> **Exercise prompt**
Beginning with the line that holds "457 505 523.8", set down each line of the data below through the very last, exactly as given, and nothing beyond that.

Data entries:
Start of Block

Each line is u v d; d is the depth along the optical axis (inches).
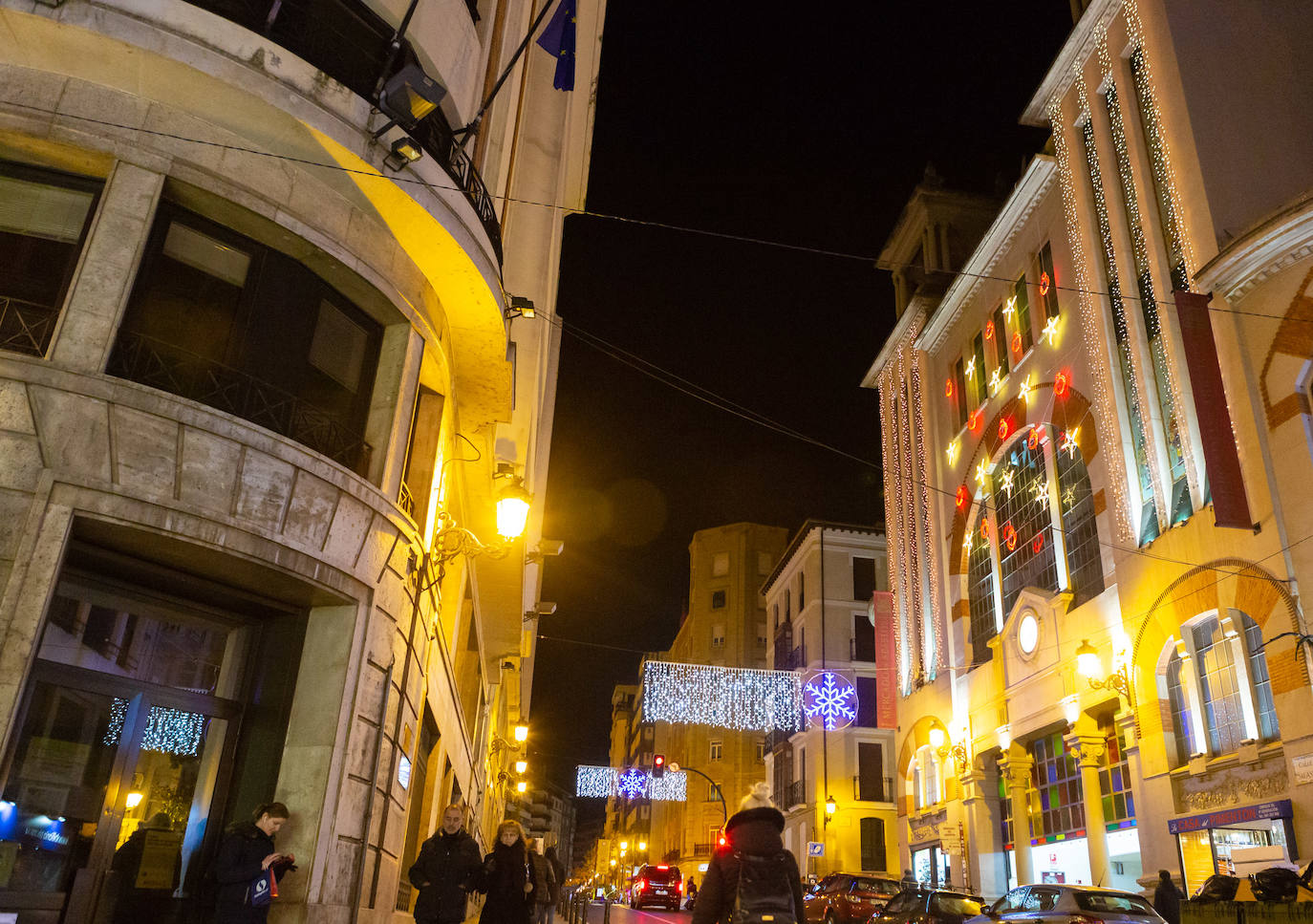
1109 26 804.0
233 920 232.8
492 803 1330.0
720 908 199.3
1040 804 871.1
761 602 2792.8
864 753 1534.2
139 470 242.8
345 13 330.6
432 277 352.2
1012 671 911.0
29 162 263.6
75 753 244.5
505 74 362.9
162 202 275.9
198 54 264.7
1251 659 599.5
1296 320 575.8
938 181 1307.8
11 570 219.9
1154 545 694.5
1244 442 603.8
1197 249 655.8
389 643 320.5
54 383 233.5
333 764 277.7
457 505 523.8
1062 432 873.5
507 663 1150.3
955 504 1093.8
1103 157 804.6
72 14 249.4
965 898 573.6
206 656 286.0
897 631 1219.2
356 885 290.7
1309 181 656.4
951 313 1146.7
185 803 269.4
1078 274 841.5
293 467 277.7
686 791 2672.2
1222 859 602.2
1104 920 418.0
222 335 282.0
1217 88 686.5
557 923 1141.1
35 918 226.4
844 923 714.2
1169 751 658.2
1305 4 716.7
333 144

End of Block

> **Result below**
457 505 523.8
1062 432 873.5
507 663 1150.3
955 504 1093.8
1103 157 804.6
72 14 249.4
965 898 573.6
206 656 286.0
897 631 1219.2
356 885 290.7
1309 181 656.4
951 313 1146.7
185 803 269.4
1078 274 841.5
293 467 277.7
686 791 2672.2
1222 859 602.2
1104 920 418.0
222 335 282.0
1217 88 686.5
557 923 1141.1
35 918 226.4
844 923 714.2
1169 751 658.2
1305 4 716.7
333 144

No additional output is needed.